Scoping a field experiment: error diagnostics of TRMM precipitation radar estimates in complex terrain as a basis for IPHEx2014
- Department of Civil and Environmental Engineering, Pratt School of Engineering, Duke University, Durham, NC 27708, USA
Abstract. A diagnostic analysis of the space–time structure of error in quantitative precipitation estimates (QPEs) from the precipitation radar (PR) on the Tropical Rainfall Measurement Mission (TRMM) satellite is presented here in preparation for the Integrated Precipitation and Hydrology Experiment (IPHEx) in 2014. IPHEx is the first NASA ground-validation field campaign after the launch of the Global Precipitation Measurement (GPM) satellite. In anticipation of GPM, a science-grade high-density raingauge network was deployed at mid to high elevations in the southern Appalachian Mountains, USA, since 2007. This network allows for direct comparison between ground-based measurements from raingauges and satellite-based QPE (specifically, PR 2A25 Version 7 using 5 years of data 2008–2013). Case studies were conducted to characterize the vertical profiles of reflectivity and rain rate retrievals associated with large discrepancies with respect to ground measurements. The spatial and temporal distribution of detection errors (false alarm, FA; missed detection, MD) and magnitude errors (underestimation, UND; overestimation, OVR) for stratiform and convective precipitation are examined in detail toward elucidating the physical basis of retrieval error.
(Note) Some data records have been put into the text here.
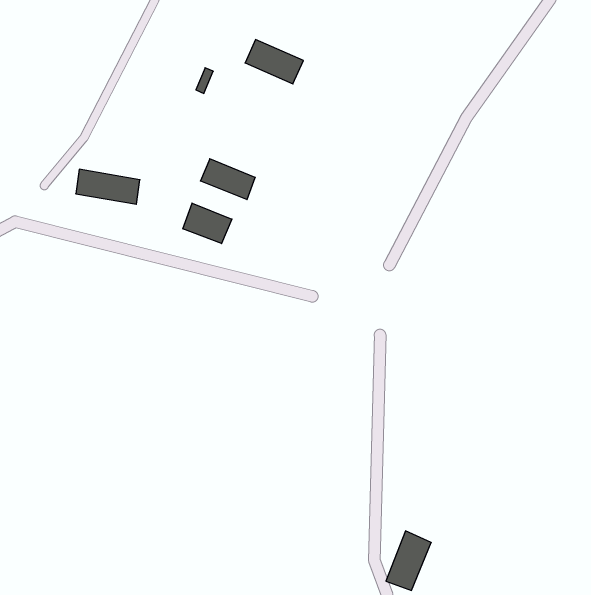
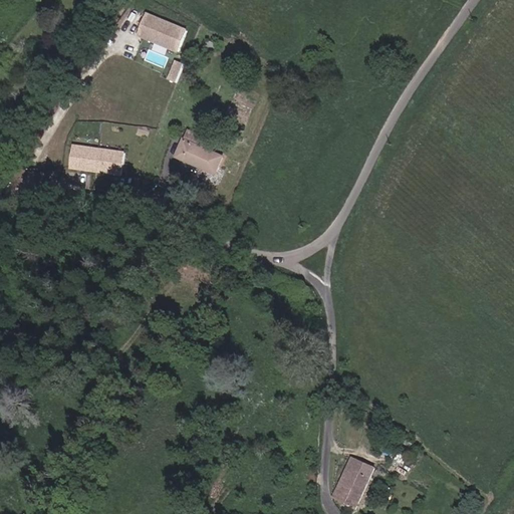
building: [245,40,303,84] -> [137,11,187,49]
building: [183,203,232,244] -> none

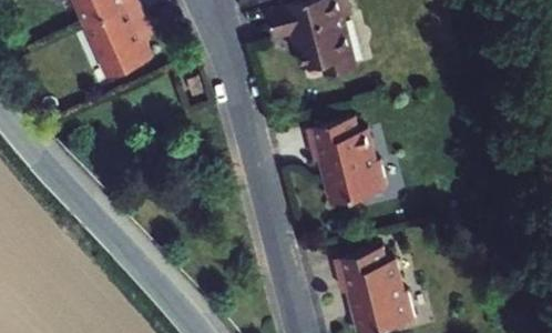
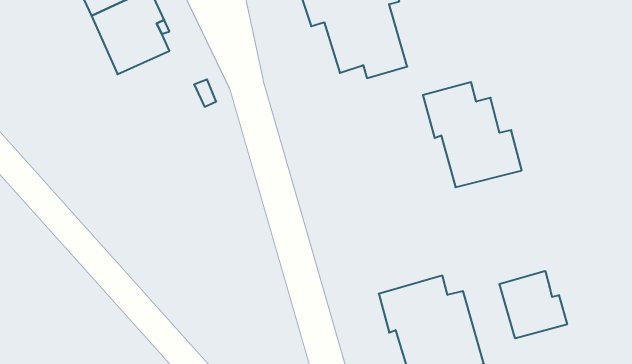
building: [304,119,388,209] -> [423,82,522,187]
building: none -> [499,271,567,338]

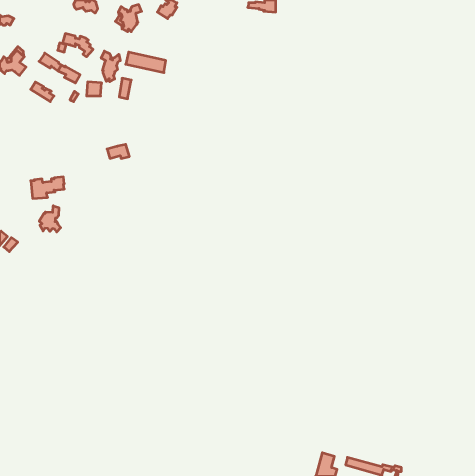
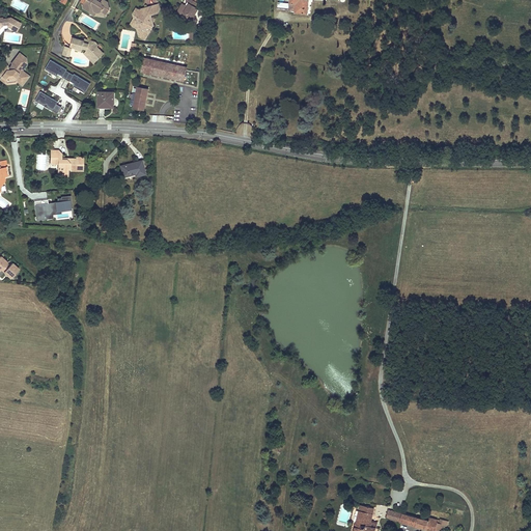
building: [101,51,120,82] -> none
building: none -> [50,149,83,175]
building: [39,206,61,232] -> none

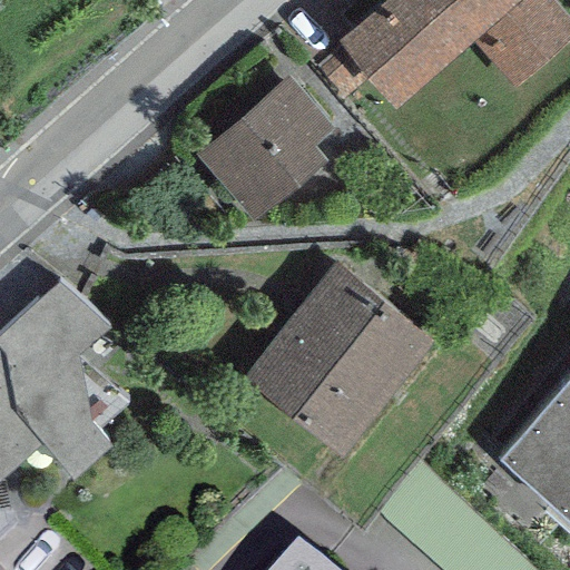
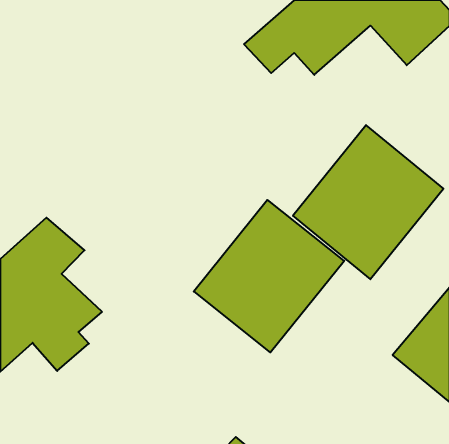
building: [195,75,330,220] -> none
building: none -> [293,125,443,279]

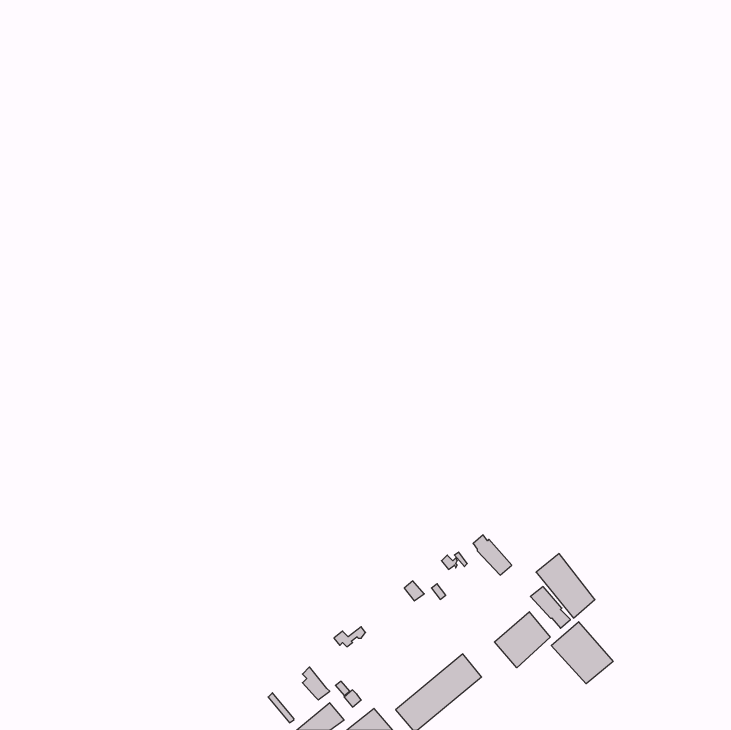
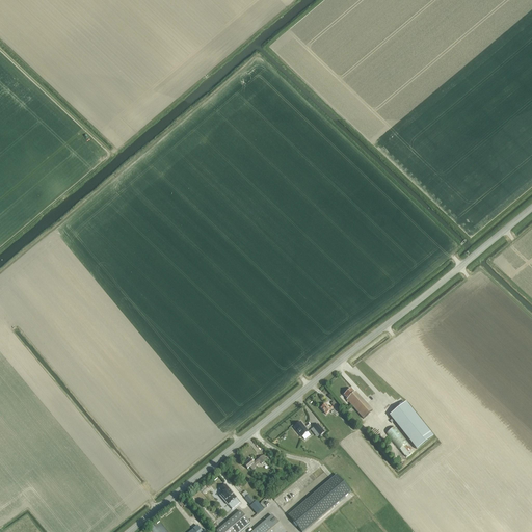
building: [494,612,550,668] -> none
building: [551,622,613,684] -> none

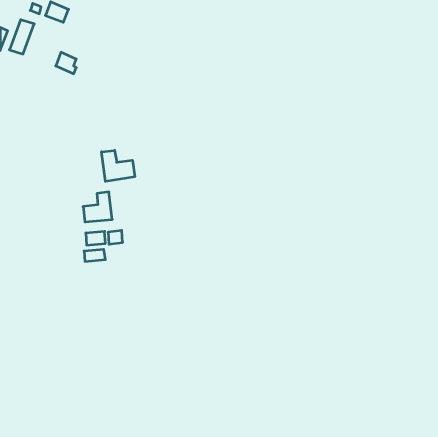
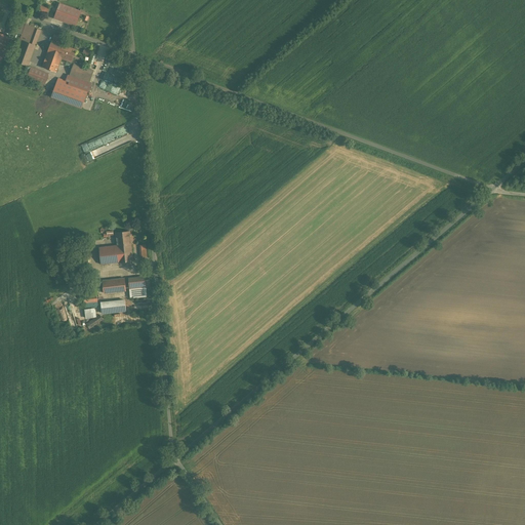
building: none -> [42,41,75,72]
building: none -> [51,77,88,108]
building: [102,150,135,181] -> none

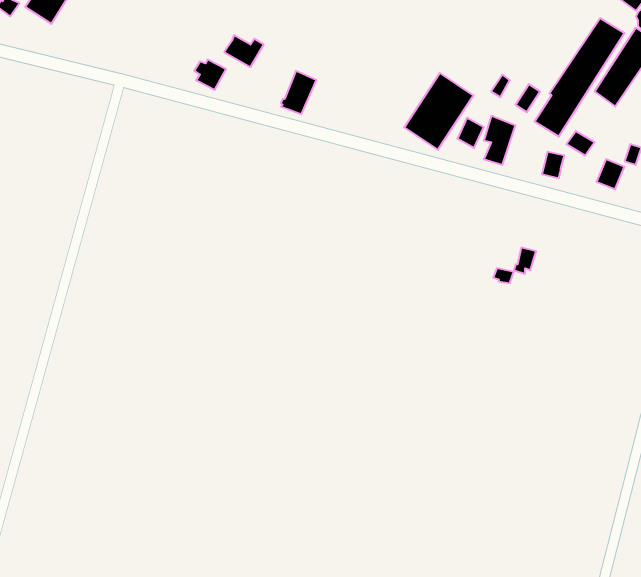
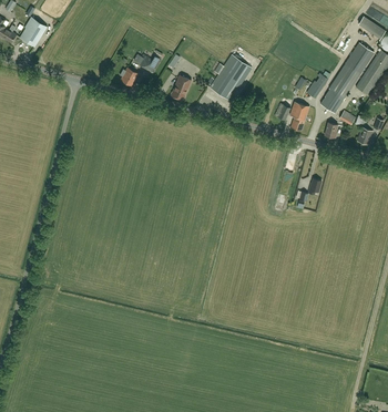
building: [404,73,474,150] -> [211,54,252,100]

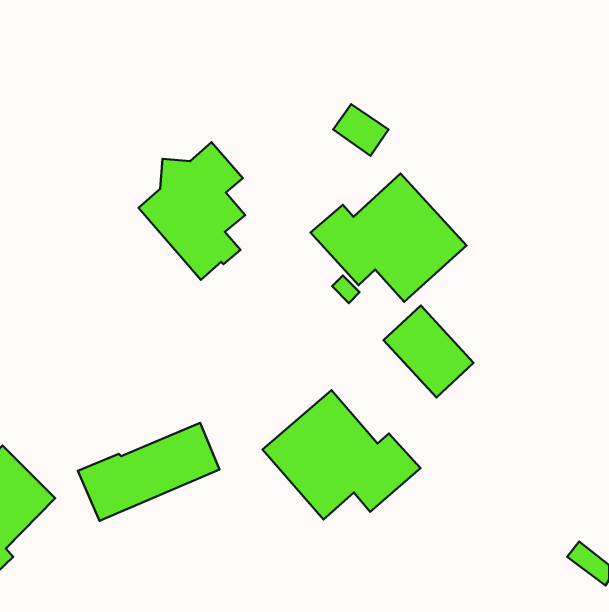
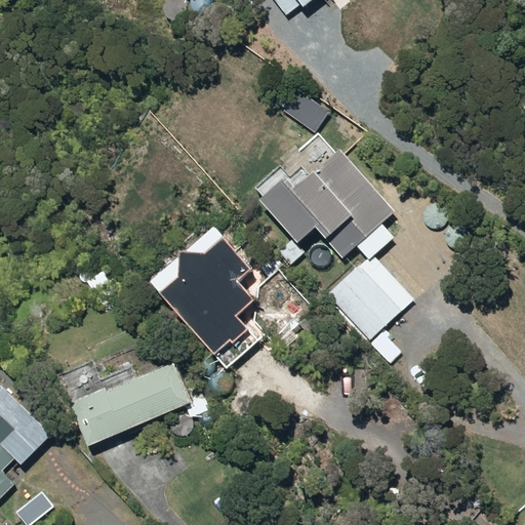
building: [138,142,245,280] -> [158,238,249,356]
building: [262,390,421,520] -> none

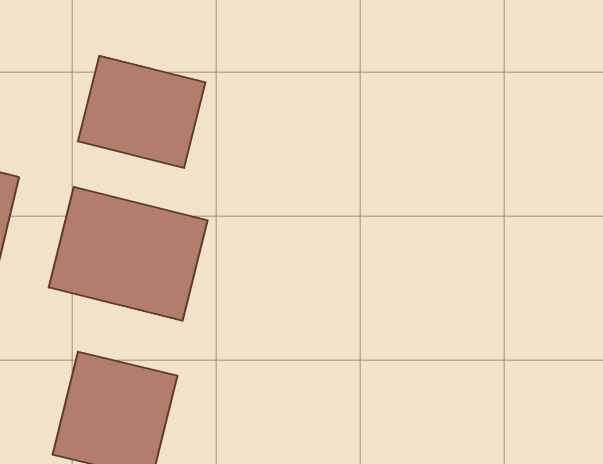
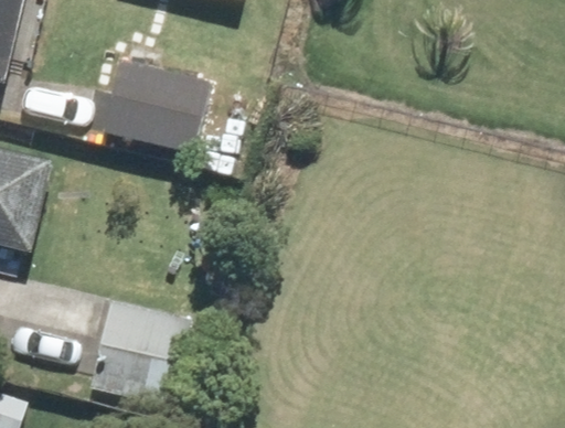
building: [49,187,208,321] -> none

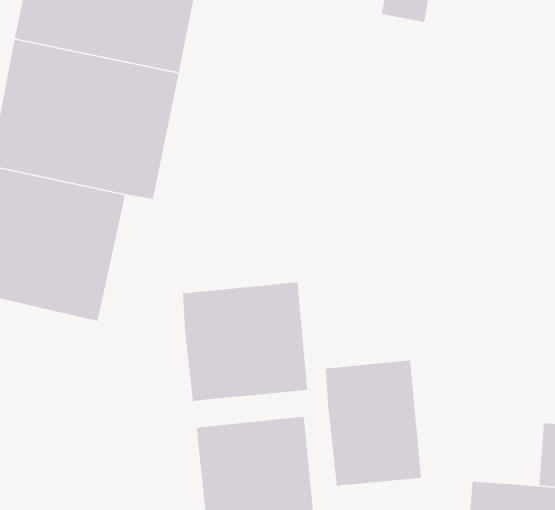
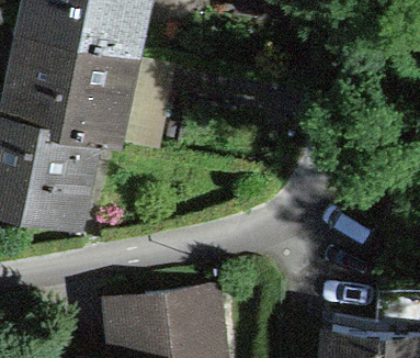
building: [182,282,308,402] -> none
building: [325,360,422,487] -> none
The diagnostic error analysis reveals that detection errors are linked to persistent stratiform light rainfall in the southern Appalachians, which explains the high occurrence of FAs throughout the year, as well as the diurnal MD maximum at midday in the cold season (fall and winter) and especially in the inner region. Although UND dominates the error budget, underestimation of heavy rainfall conditions accounts for less than 20% of the total, consistent with regional hydrometeorology. The 2A25 V7 product underestimates low-level orographic enhancement of rainfall associated with fog, cap clouds and cloud to cloud feeder–seeder interactions over ridges, and overestimates light rainfall in the valleys by large amounts, though this behavior is strongly conditioned by the coarse spatial resolution (5 km) of the topography mask used to remove ground-clutter effects. Precipitation associated with small-scale systems (< 25 km2) and isolated deep convection tends to be underestimated, which we attribute to non-uniform beam-filling effects due to spatial averaging of reflectivity at the PR resolution. Mixed precipitation events (i.e., cold fronts and snow showers) fall into OVR or FA categories, but these are also the types of events for which observations from standard ground-based raingauge networks are more likely subject to measurement uncertainty, that is raingauge underestimation errors due to undercatch and precipitation phase.
Overall, the space–time structure of the errors shows strong links among precipitation, envelope orography, landform (ridge–valley contrasts), and a local hydrometeorological regime that is strongly modulated by the diurnal cycle, pointing to three major error causes that are inter-related: (1) representation of concurrent vertically and horizontally varying microphysics; (2) non-uniform beam filling (NUBF) effects and ambiguity in the detection of bright band position; and (3) spatial resolution and ground-clutter correction.